長寿庵・渡邊

江古田北口を出て、日芸の向かいにあるお蕎麦屋さん、「長寿庵・渡邊」。
改装されて、スマートな感じになったので、
一瞬通り過ぎただけでは、お蕎麦屋さんとは気づきにくいかもしれません。

一番、オーソドックスな「せいろ」700円を注文。
つゆが辛めのせいか、少ししか入っていません。
蕎麦の先に、ちょこっとだけつけて、蕎麦自体の香りを楽しんでくださいという
メッセージかもしれません。
そういう食べ方が通と言われていますしね。
ところで、日本全国に長寿庵という名前のお蕎麦屋さんがありますが、
最初はラーメンの来々軒や、酒屋の三河屋みたいに、
その職業にありがちな屋号かと思っていました。
ところが、その昔に、グルメ番組を担当していた時に調べてわかったのですが、
この「長寿庵」というのは、一つのお店からの暖簾分けで、
関東では340軒あまりが参加する「長寿会」というグループを形成しています。
江戸時代、三河屋惣七という男が、今の八重洲付近に「長寿庵」というお店を出したのが
その始まり。
明治5年に、竹川町(現在の銀座7丁目)に、移転。
蕎麦屋には珍しい、黒壁の洋館のお店で有名に。

> _表示される情報_
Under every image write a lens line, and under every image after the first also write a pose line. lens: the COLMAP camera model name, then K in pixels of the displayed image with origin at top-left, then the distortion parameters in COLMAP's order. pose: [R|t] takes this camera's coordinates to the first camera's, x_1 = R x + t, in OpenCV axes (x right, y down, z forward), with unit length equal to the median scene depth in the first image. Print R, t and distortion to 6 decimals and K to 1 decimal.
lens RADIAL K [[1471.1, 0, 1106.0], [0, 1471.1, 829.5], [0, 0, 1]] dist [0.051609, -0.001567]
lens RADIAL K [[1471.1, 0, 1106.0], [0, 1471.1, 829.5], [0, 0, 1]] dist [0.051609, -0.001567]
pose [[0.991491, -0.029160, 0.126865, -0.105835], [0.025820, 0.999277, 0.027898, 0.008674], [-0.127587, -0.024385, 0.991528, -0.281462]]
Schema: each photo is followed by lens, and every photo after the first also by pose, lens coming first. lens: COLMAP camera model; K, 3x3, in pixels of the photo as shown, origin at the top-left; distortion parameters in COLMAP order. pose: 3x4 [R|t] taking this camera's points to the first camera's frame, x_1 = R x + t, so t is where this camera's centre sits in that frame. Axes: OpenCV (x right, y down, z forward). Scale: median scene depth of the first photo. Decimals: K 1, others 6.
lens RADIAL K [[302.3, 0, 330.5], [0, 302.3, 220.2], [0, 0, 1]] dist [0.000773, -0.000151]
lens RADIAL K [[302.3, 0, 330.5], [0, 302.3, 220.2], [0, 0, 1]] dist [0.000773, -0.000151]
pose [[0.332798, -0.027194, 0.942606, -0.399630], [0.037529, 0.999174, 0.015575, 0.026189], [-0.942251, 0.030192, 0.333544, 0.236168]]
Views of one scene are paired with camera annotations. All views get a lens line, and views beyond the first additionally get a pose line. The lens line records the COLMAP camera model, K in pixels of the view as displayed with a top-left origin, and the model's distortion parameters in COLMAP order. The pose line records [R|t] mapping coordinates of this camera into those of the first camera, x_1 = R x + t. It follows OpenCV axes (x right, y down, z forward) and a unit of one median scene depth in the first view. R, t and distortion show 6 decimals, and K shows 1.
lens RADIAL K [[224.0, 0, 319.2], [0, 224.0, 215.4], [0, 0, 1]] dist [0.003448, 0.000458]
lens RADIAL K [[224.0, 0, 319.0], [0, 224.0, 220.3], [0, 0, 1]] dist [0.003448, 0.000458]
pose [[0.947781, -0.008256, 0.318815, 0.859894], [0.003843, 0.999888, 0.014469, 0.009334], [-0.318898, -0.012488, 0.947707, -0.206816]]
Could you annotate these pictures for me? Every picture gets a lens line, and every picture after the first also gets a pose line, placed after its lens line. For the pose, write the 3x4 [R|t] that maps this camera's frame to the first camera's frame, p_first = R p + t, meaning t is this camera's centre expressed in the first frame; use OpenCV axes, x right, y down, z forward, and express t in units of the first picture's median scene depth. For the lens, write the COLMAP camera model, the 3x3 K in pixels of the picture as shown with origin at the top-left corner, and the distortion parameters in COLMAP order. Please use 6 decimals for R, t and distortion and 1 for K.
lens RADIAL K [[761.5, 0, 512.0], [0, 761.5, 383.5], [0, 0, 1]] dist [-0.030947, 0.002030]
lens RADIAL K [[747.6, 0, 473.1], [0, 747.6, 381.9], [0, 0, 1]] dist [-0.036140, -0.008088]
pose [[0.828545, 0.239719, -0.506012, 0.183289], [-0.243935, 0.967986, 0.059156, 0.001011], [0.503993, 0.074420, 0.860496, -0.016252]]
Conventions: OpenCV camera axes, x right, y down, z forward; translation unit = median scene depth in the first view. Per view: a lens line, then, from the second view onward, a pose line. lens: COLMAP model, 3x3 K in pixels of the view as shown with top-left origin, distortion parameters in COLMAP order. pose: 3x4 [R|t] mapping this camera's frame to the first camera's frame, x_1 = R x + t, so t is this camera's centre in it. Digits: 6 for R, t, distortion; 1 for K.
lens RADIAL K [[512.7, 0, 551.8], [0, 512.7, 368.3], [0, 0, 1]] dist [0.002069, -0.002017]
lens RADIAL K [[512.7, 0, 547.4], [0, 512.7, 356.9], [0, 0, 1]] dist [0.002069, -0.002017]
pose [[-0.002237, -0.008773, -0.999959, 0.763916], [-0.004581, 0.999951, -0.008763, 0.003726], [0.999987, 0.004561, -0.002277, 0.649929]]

> _本文を読み解く_
1. 長寿庵についての文章のうち、「改装されて、スマートな感じになったので、」から「関東では340軒あまりが参加する「長寿会」というグループを形成しています。」までを、両端を含めてそのまま書き写してください。
2. 長寿庵についての文章をもとに、次の問いに答えてください。
(a) 注文した「せいろ」の値段はいくらですか。
(b) 関東の「長寿会」には何軒あまりが参加していますか。
(c) 明治5年に、お店はどこへ移転しましたか。

> _練習の結果_
1.
改装されて、スマートな感じになったので、
一瞬通り過ぎただけでは、お蕎麦屋さんとは気づきにくいかもしれません。

一番、オーソドックスな「せいろ」700円を注文。
つゆが辛めのせいか、少ししか入っていません。
蕎麦の先に、ちょこっとだけつけて、蕎麦自体の香りを楽しんでくださいという
メッセージかもしれません。
そういう食べ方が通と言われていますしね。
ところで、日本全国に長寿庵という名前のお蕎麦屋さんがありますが、
最初はラーメンの来々軒や、酒屋の三河屋みたいに、
その職業にありがちな屋号かと思っていました。
ところが、その昔に、グルメ番組を担当していた時に調べてわかったのですが、
この「長寿庵」というのは、一つのお店からの暖簾分けで、
関東では340軒あまりが参加する「長寿会」というグループを形成しています。

2.
(a) 700円
(b) 340軒あまり
(c) 竹川町(現在の銀座7丁目)